REQUIREMENTS:
Output the lines of the records below exactly as they appear, leaving out the pictures.

--- start of MATERIAL FOR THIS TASK ---

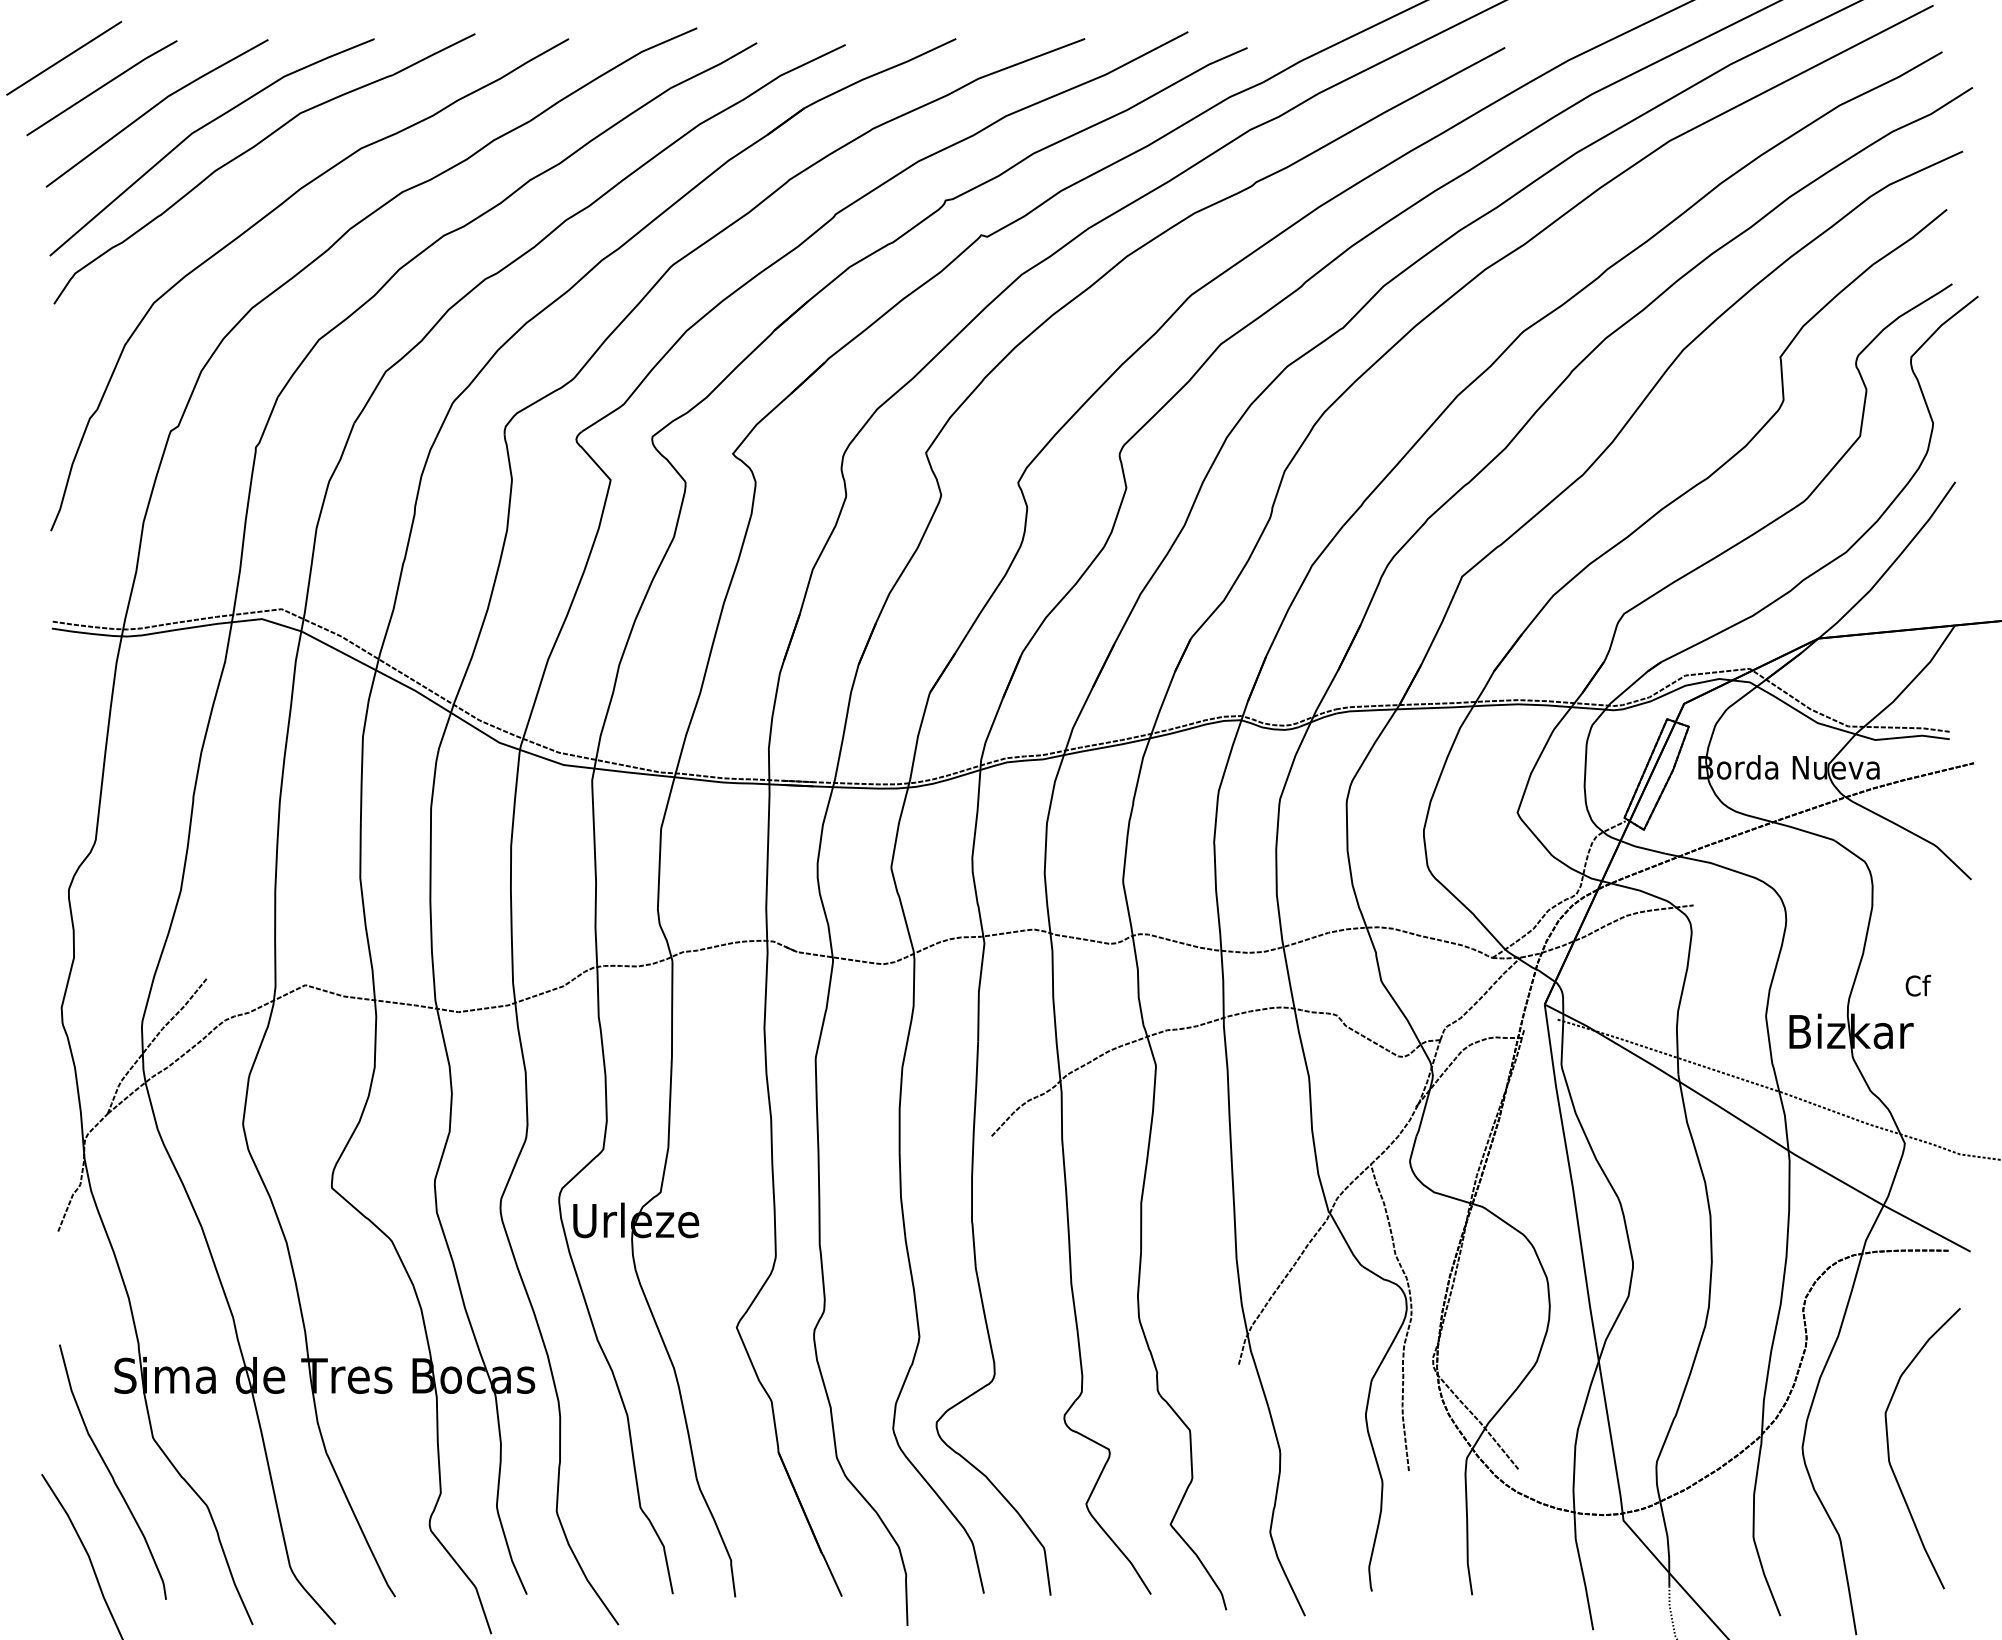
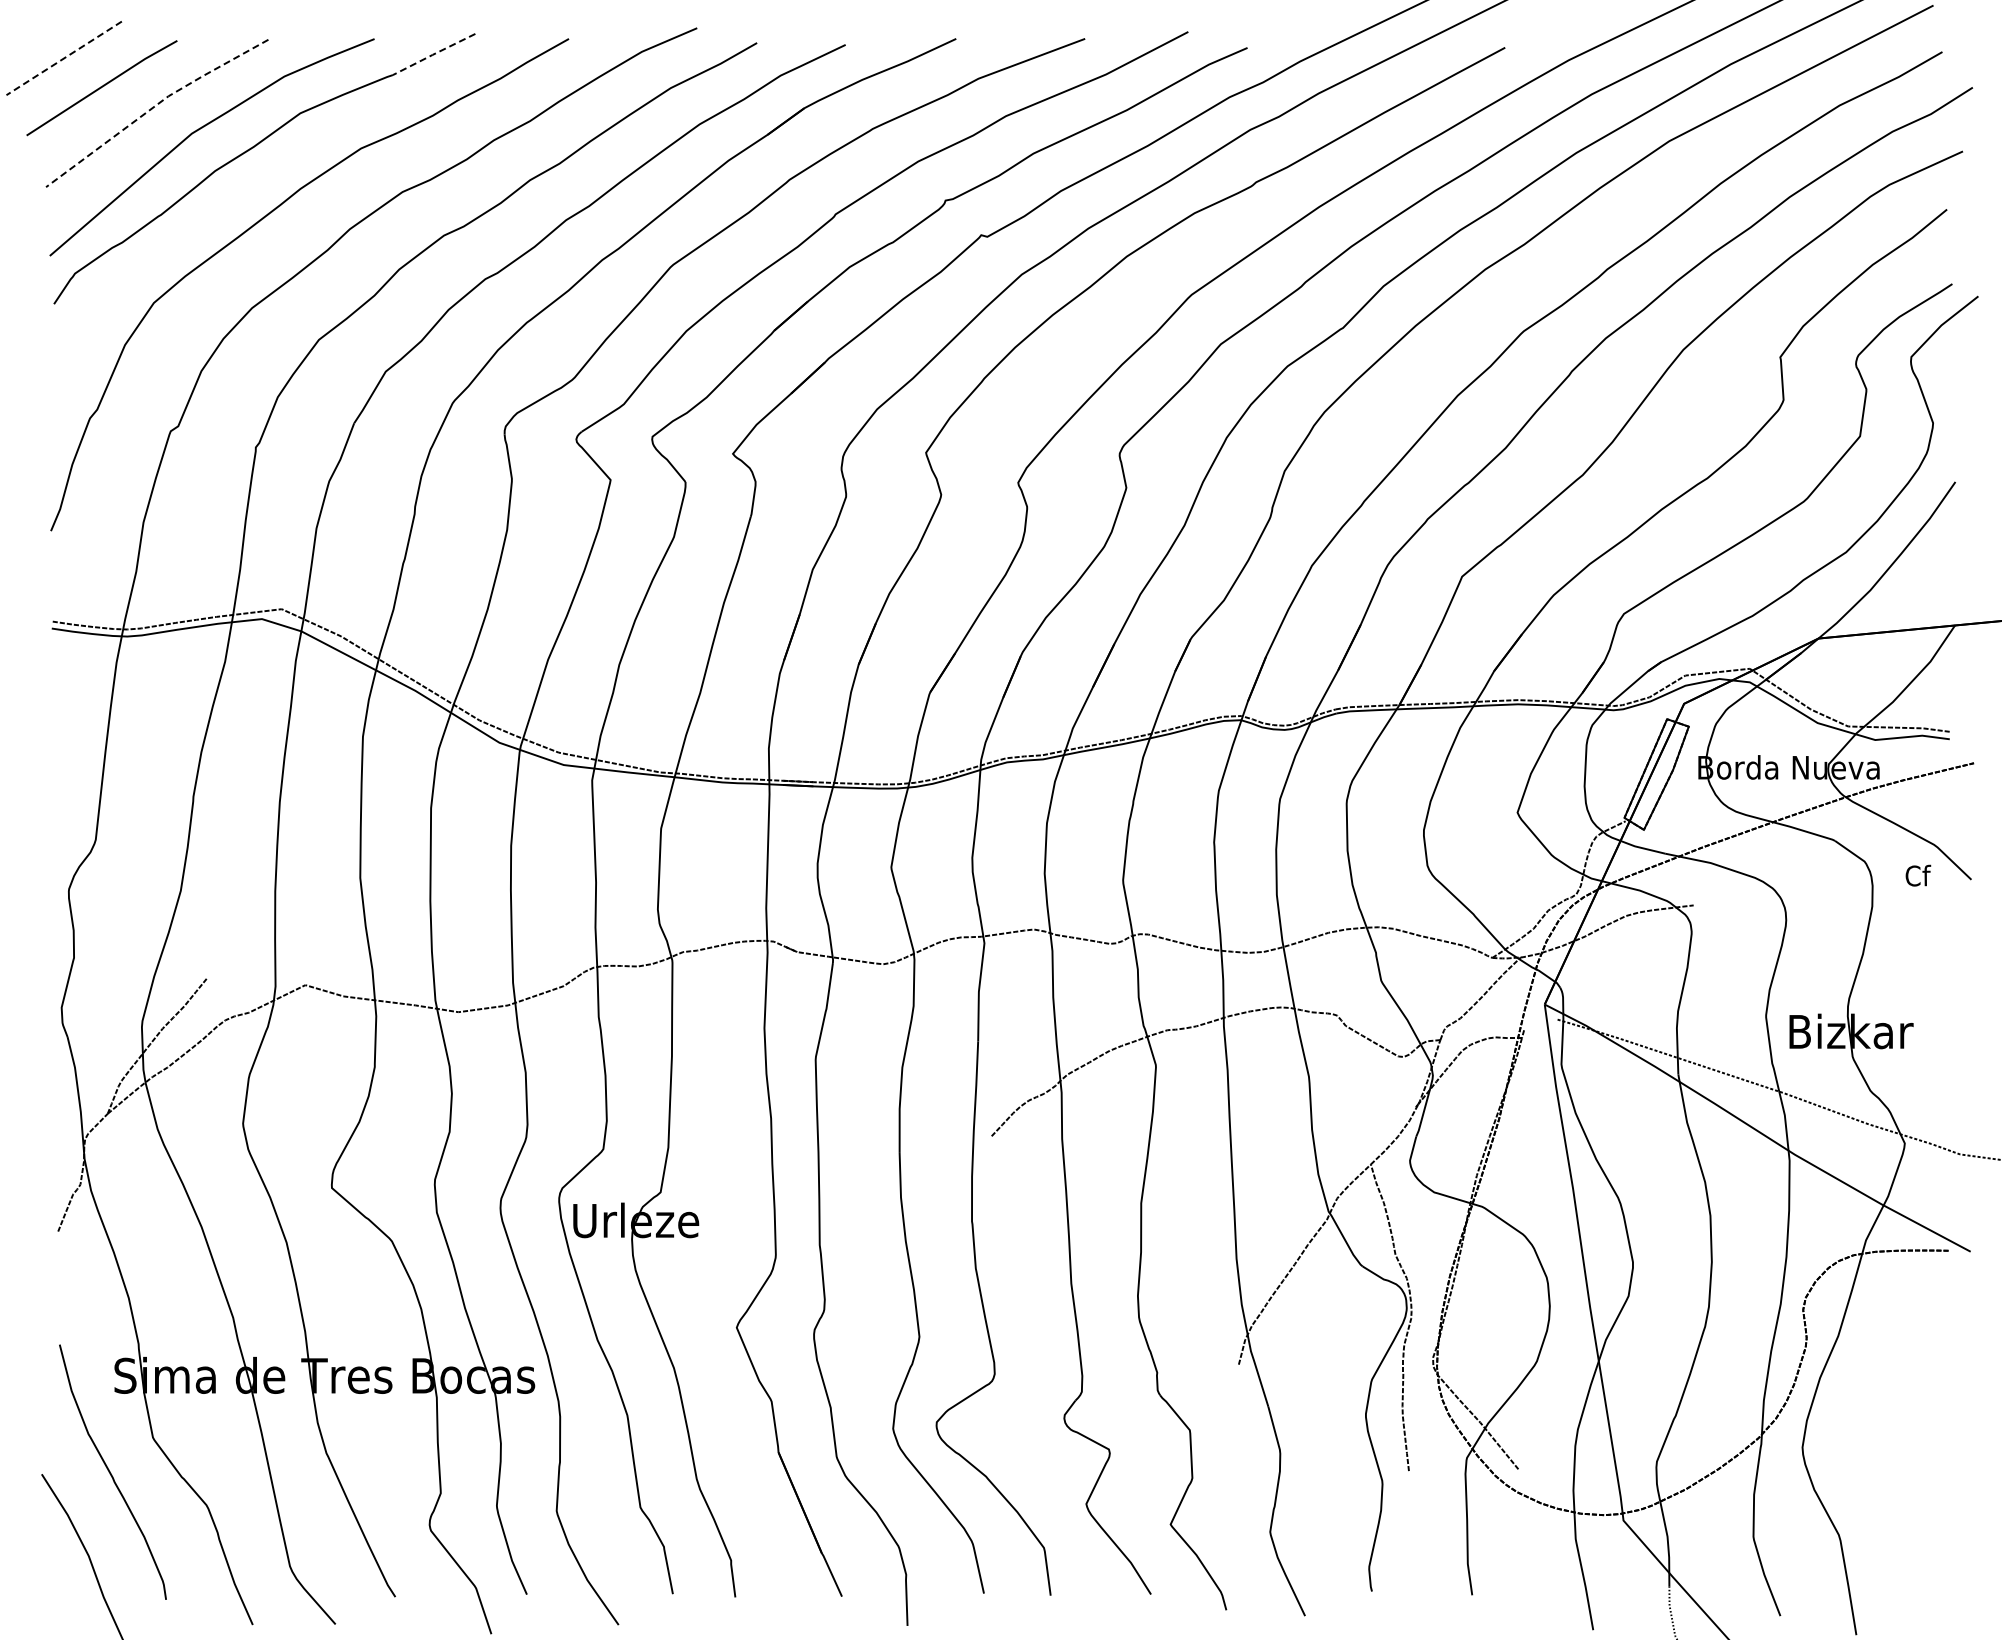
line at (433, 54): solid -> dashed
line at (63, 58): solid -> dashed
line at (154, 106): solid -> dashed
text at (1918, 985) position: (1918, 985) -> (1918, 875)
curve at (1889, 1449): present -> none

--- end of MATERIAL FOR THIS TASK ---

EXERCISE OUTPUT:
line at (433, 54): solid -> dashed
line at (63, 58): solid -> dashed
line at (154, 106): solid -> dashed
text at (1918, 985) position: (1918, 985) -> (1918, 875)
curve at (1889, 1449): present -> none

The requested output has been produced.